Humans are able to recognise foreground objects and their structure from just a few examples, despite wide variations in orientation, size, backgrounds and lighting conditions. We're able to understand scenes using a combination of a wide angle low resolution sensor and a narrow angle high resolution sensor, necessitating saccades as the eye swivels to scan areas of interest. The means to replicate these capabilities will be explored via evolutionary approaches using progressively more complex scenes to refine neural networks and control systems.
Learning how to differentiate the foreground from the background can be facilitated through relative movement, whether caused by movement of the foreground object or by moving the visual sensor. This shows the importance of using video rather than static images. This likewise applies to learning part-whole relationships, e.g. through observing movement of limbs relative to an animal's body, and learning to distinguish different gaits. A cognitive approach to visual perception can draw inspiration from studies of saccades in human vision.

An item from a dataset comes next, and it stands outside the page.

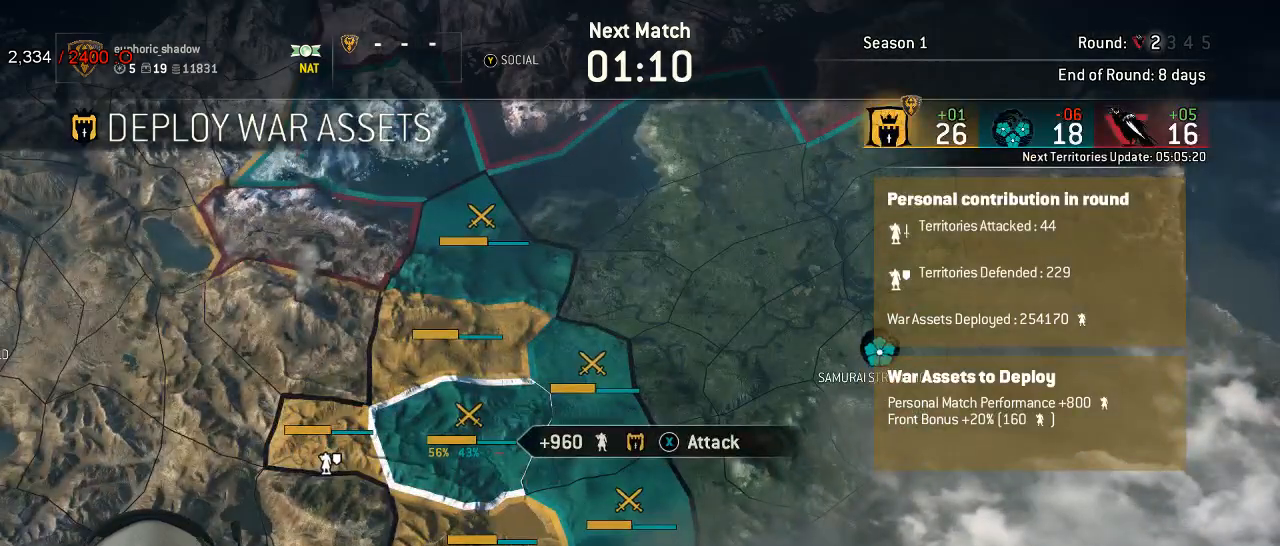
{"dt_ms": 500, "buttons": ["B"], "left_stick": "center", "right_stick": "center", "events": [[83, "DPAD_LEFT", "down"], [167, "DPAD_LEFT", "up"], [167, "X", "down"], [250, "X", "up"], [450, "B", "down"]]}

The cortico cerebellar circuit performs actions devolved to it by the cortico basal-ganglia circuit, providing real-time control over many muscles in coordination with sensory data relayed via the cortex. A series of demos will explore the potential for acquisition of muscle memory in terms of a hierarchy of automata, and the progressive reduction of the need for conscious attention and control through successive repetitions of each action.

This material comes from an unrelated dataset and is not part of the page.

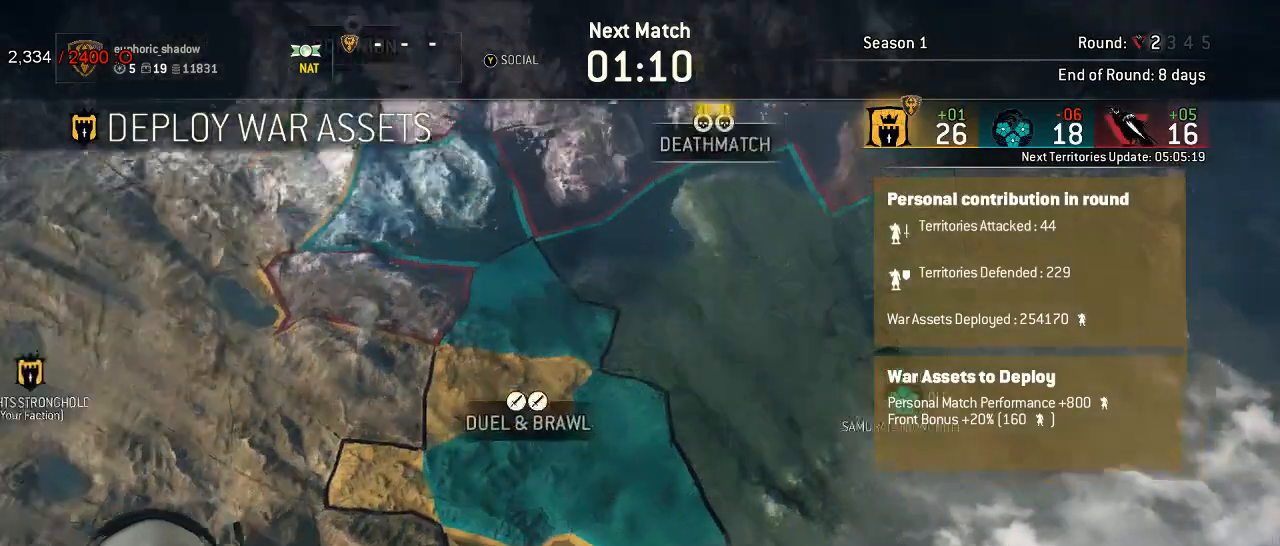
{"dt_ms": 500, "buttons": [], "left_stick": "center", "right_stick": "center", "events": [[17, "B", "up"], [167, "B", "down"], [233, "B", "up"]]}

Proprioception provides the means to be aware of your joint positions and muscle loads. To pick up an object on a table, you look at it and without apparent conscious effort move your arm in a smooth path towards it. The cortico cerebellar circuit accepts the command, and coordinates the muscles involved, correcting the movements as needed based upon seeing your hand approaching the object. In some circumstances, visual attention isn't needed, as for instance, when driving, you reach out and adjust the volume of the car radio without looking away from the road ahead.
For speech, a pipelined approach is needed that maps a graph representing an utterance into a sequence of words, and from that into a sequence of phonemes. The process of converting this into sound involves coordination of many muscles. The tip of the tongue can be moved quickly, but it takes much longer to move the jaw. This necessitates initiating jaw movements prior to the tip of the tongue. Speech thus involves careful orchestration of multiple actuators over different time scales. Human infants spend a lot of time babbling, learning how to make the sounds they hear from their parents.
For mobile robots, weight is an important consideration, as lower weight will require less power and enable longer operation. Light robot arms are likely to flex as power is applied to a joint. This needs to be dynamically compensated for, to avoid the robot hand overshooting the target. Actions involve a mix of planning and reinforcement learning. In some cases, you imagine performing the action before initiating it, for instance, as when a cat pauses before making a big jump to the top of a cupboard. With practice, plans can be compiled into rules that lessen the effort to prepare an action.